1. An oblique contact ball bearing, comprising:

an outer ring (7, 10);

an inner ring (8, 11); and

a ball placed between the outer ring (7, 10) and the inner ring (8, 11), wherein

a straight line connecting between a point in contact with a raceway (22, 21) of the outer ring (7, 10) and a point in contact with a raceway of the inner ring (8, 11) is inclined to a plane orthogonal to an axis of the outer ring, and wherein

a curvature radius of the raceway (22, 21) is reduced toward a bottom of the raceway (22, 21) in an axial cross-section of the outer ring (7, 10).

2. A turbocharger comprising:

a housing (4);

a turbine shaft (3) having a turbine-side impeller (6) and a compressor-side impeller (5) respectively on both sides of the turbine shaft (3); and

an oblique contact ball bearing (1, 2) for supporting the turbine shaft on the housing, wherein the oblique contact ball bearing (1, 2) comprises: an outer ring (7, 10); an inner ring (8, 11); and a ball placed between the outer ring (7, 10) and the inner ring (8, 11), wherein a straight line connecting between a point in contact with a raceway (22, 21) of the outer ring (7, 10) and a point in contact with a raceway of the inner ring (8, 11) is inclined to a plane orthogonal to an axis of the outer ring, and wherein a curvature radius of the raceway (22, 21) is reduced toward a bottom of the raceway (22, 21) in an axial cross-section of the outer ring (7, 10).

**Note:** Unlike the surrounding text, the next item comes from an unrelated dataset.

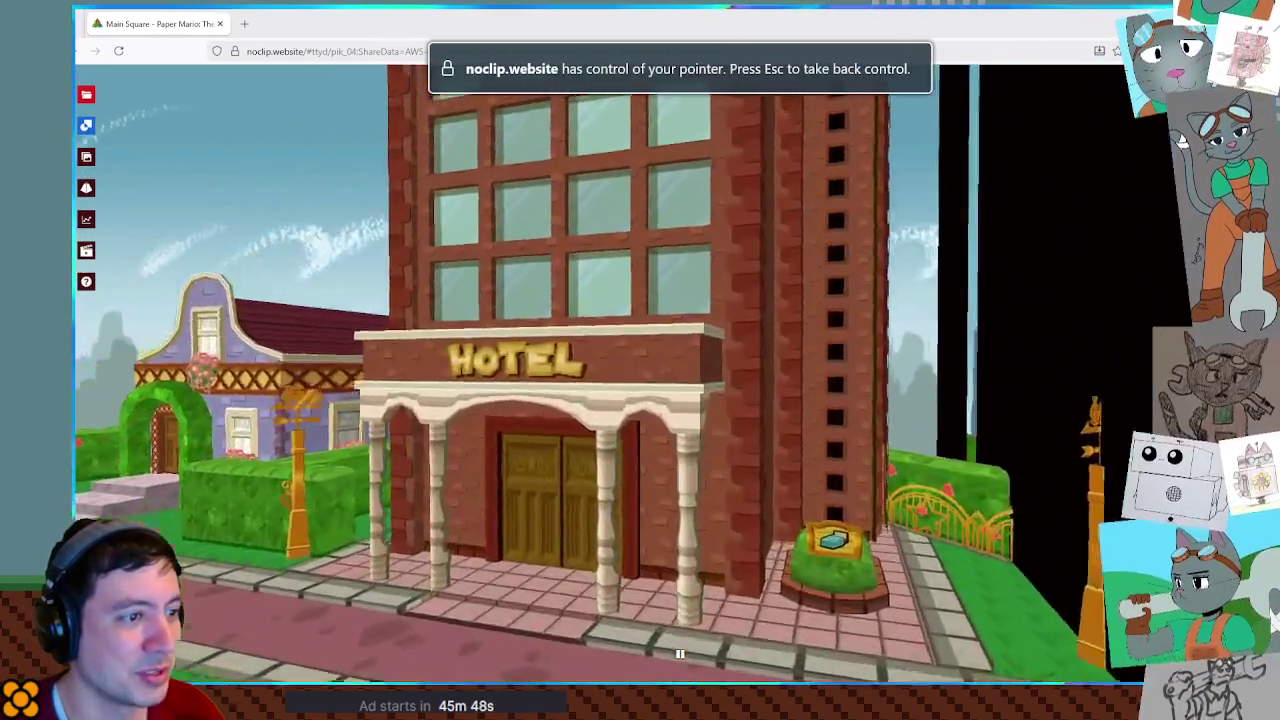
key(w)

3. The oblique contact ball bearing as set forth in claim 1, wherein

the raceway (22, 21) is a part of an ellipse, whose major axis direction is a radial direction of the outer ring (7, 10), in the axial cross-section of the outer ring (7, 10).

4. The turbocharger as set forth in claim 2, wherein

the raceway (22, 21) is a part of an ellipse, whose major axis direction is a radial direction of the outer ring (7, 10), in the axial cross-section of the outer ring (7, 10).